EXERCISE DATA:

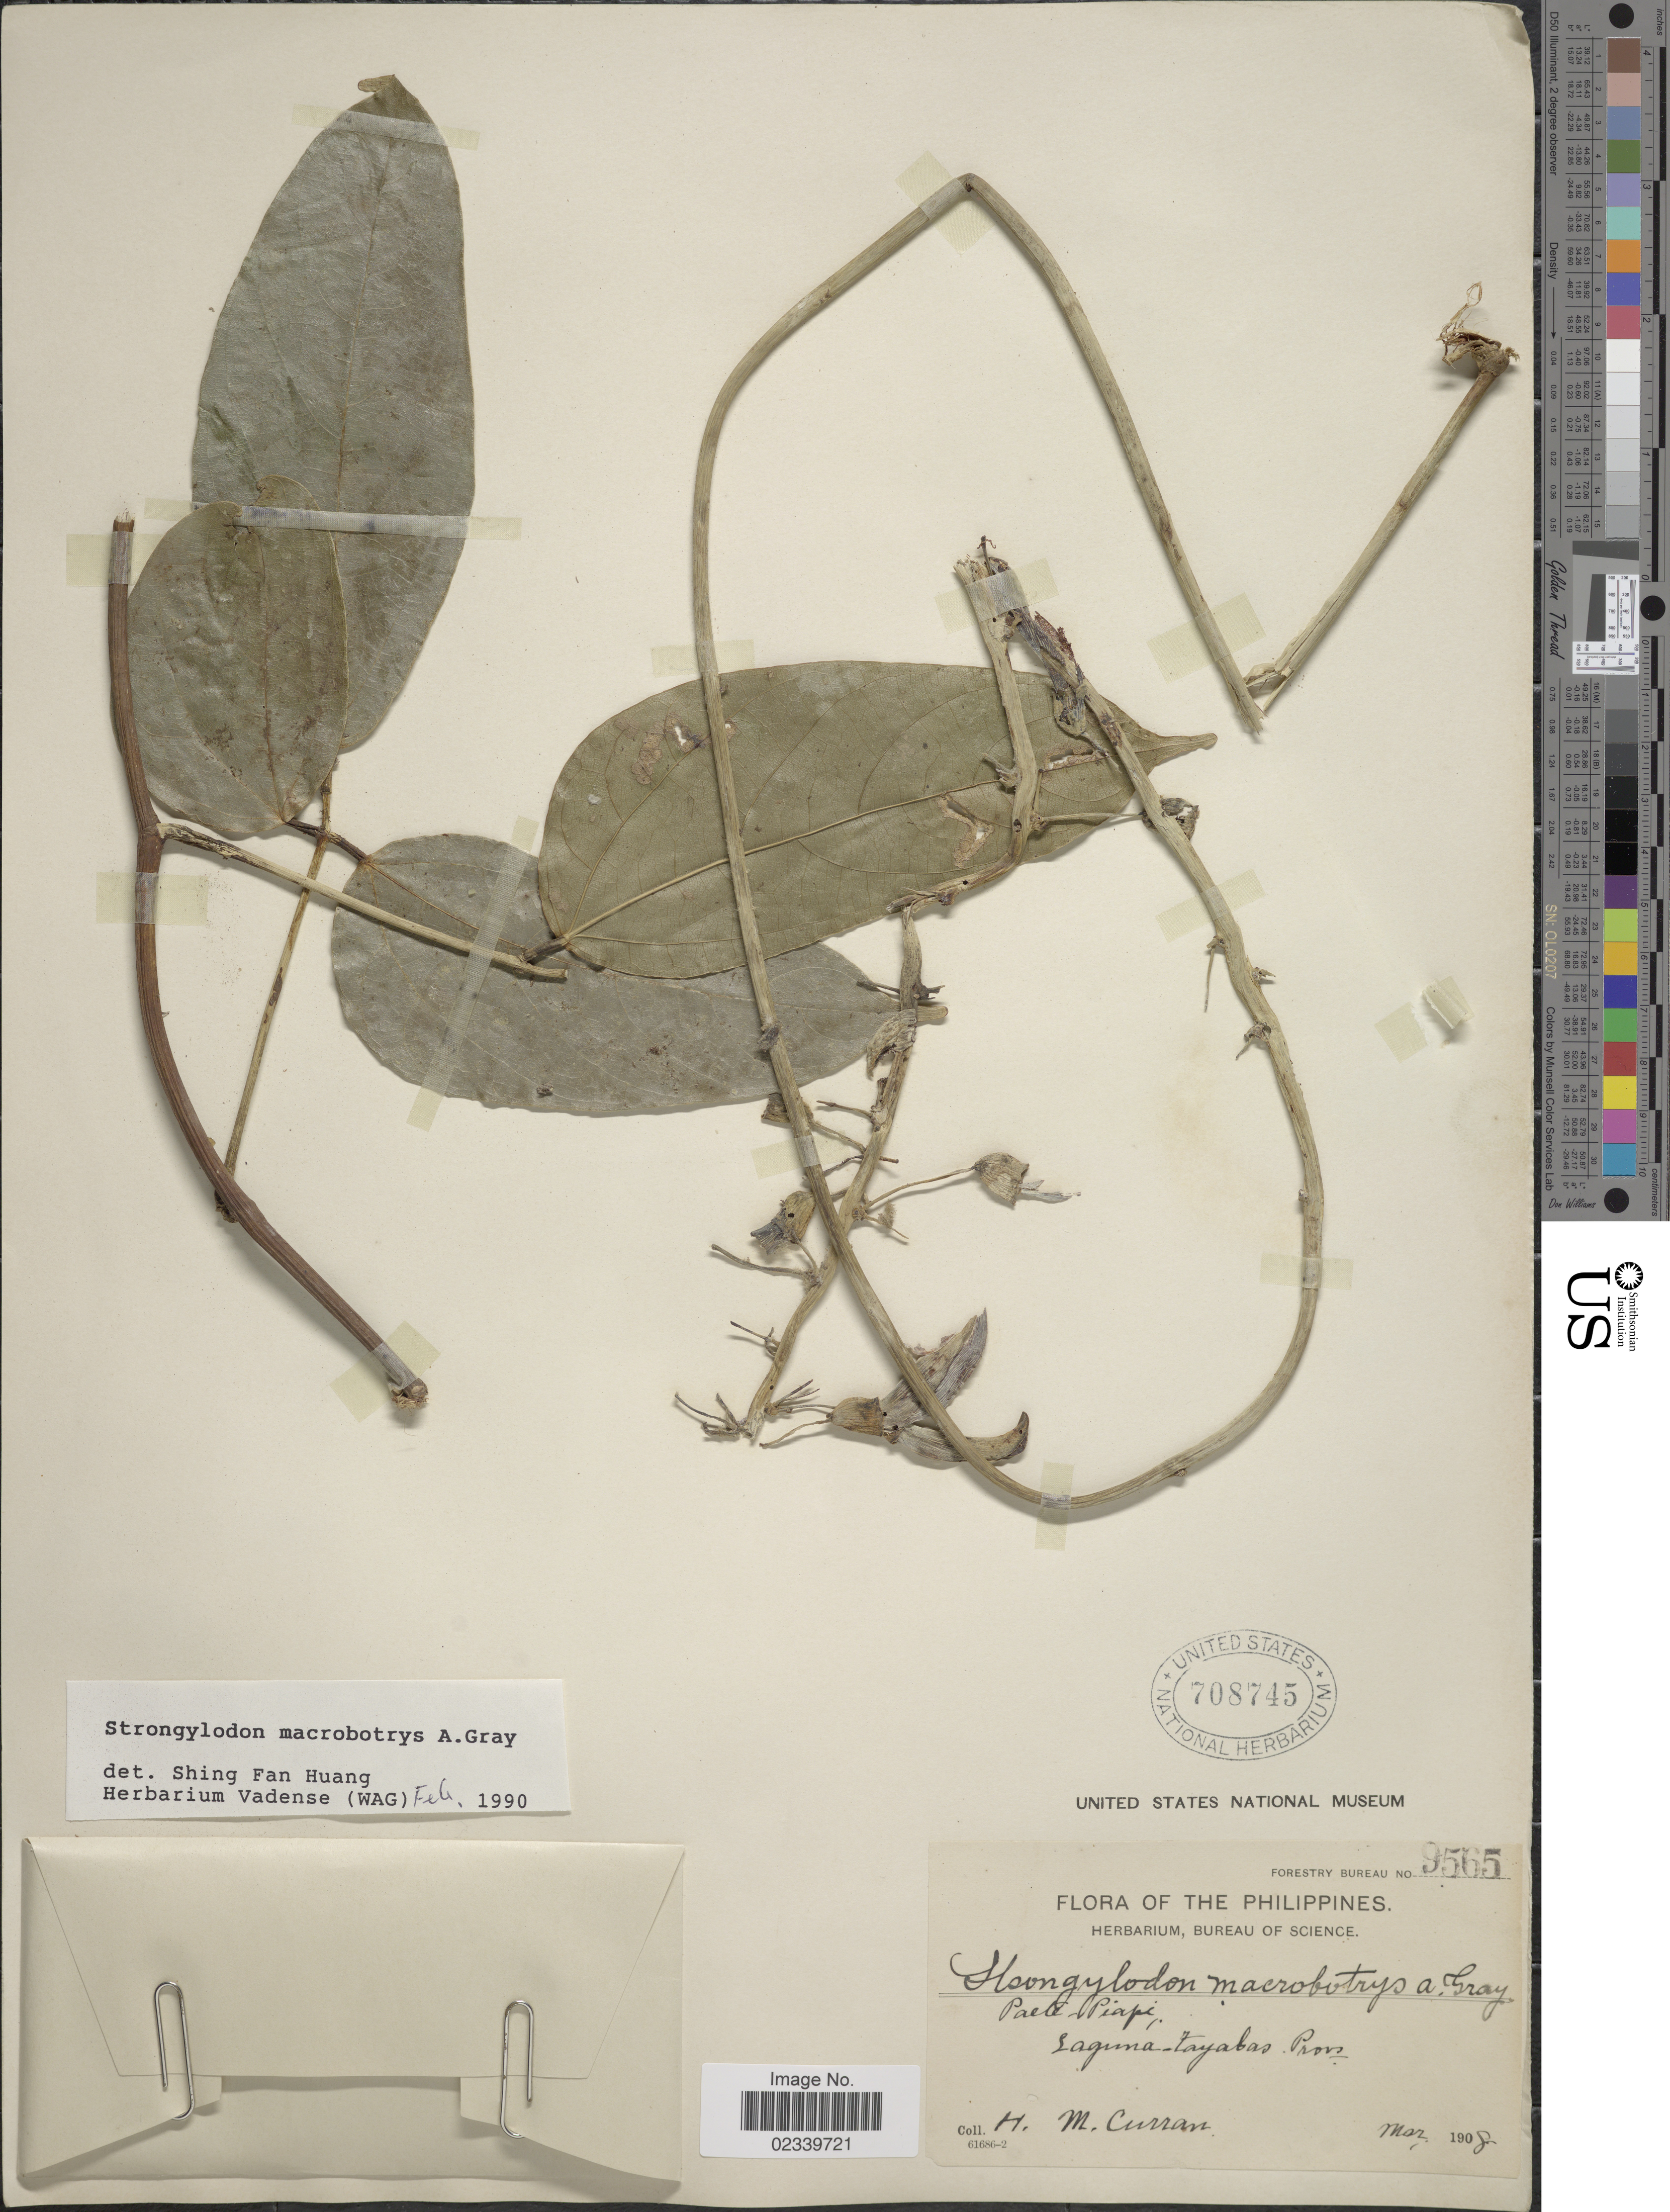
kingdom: Plantae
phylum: Tracheophyta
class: Magnoliopsida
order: Fabales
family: Fabaceae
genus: Strongylodon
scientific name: Strongylodon macrobotrys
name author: A. Gray in Wilkes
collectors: H. M. Curran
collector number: Forestry Bureau 9565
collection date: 1908-03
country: Philippines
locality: Paete -Piape, Laguna-Tayabas Prov.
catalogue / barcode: US 708745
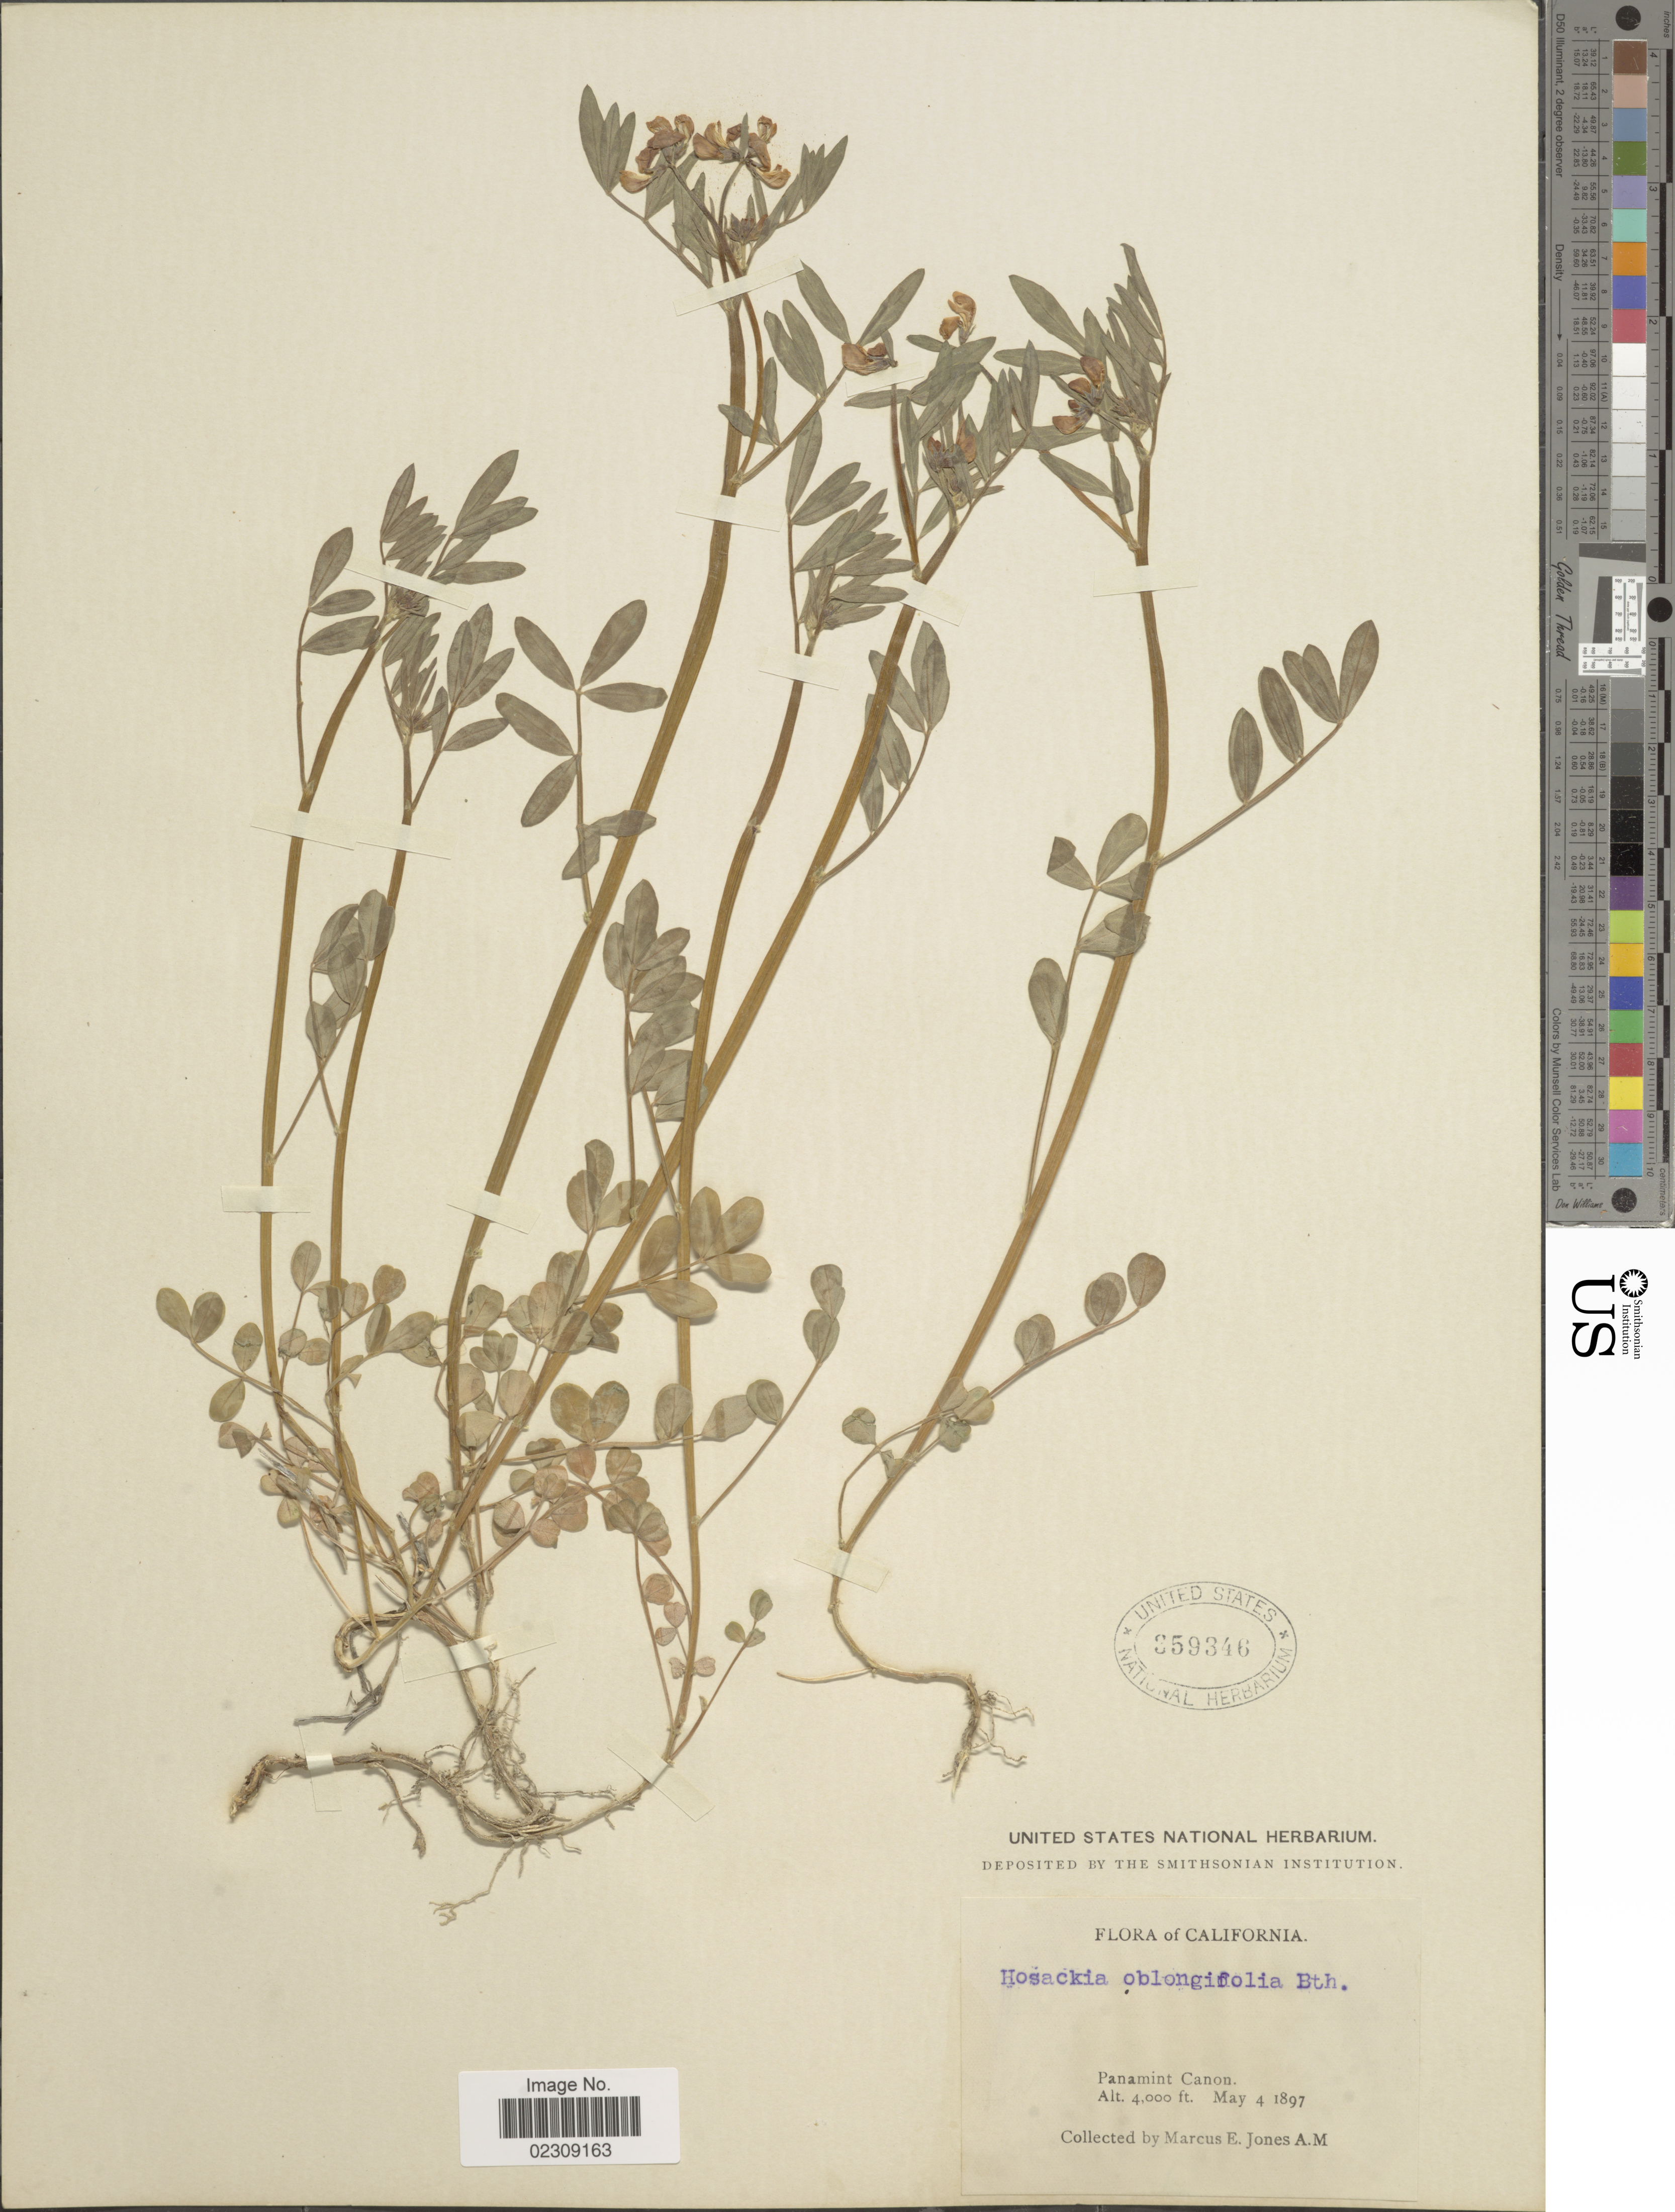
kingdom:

GOAL: Reproduce every line of the records above word for word, omitting the pictures.

TASK SOLUTION:
kingdom: Plantae
phylum: Tracheophyta
class: Magnoliopsida
order: Fabales
family: Fabaceae
genus: Strongylodon
scientific name: Strongylodon macrobotrys
name author: A. Gray in Wilkes
collectors: H. M. Curran
collector number: Forestry Bureau 9565
collection date: 1908-03
country: Philippines
locality: Paete -Piape, Laguna-Tayabas Prov.
catalogue / barcode: US 708745
kingdom:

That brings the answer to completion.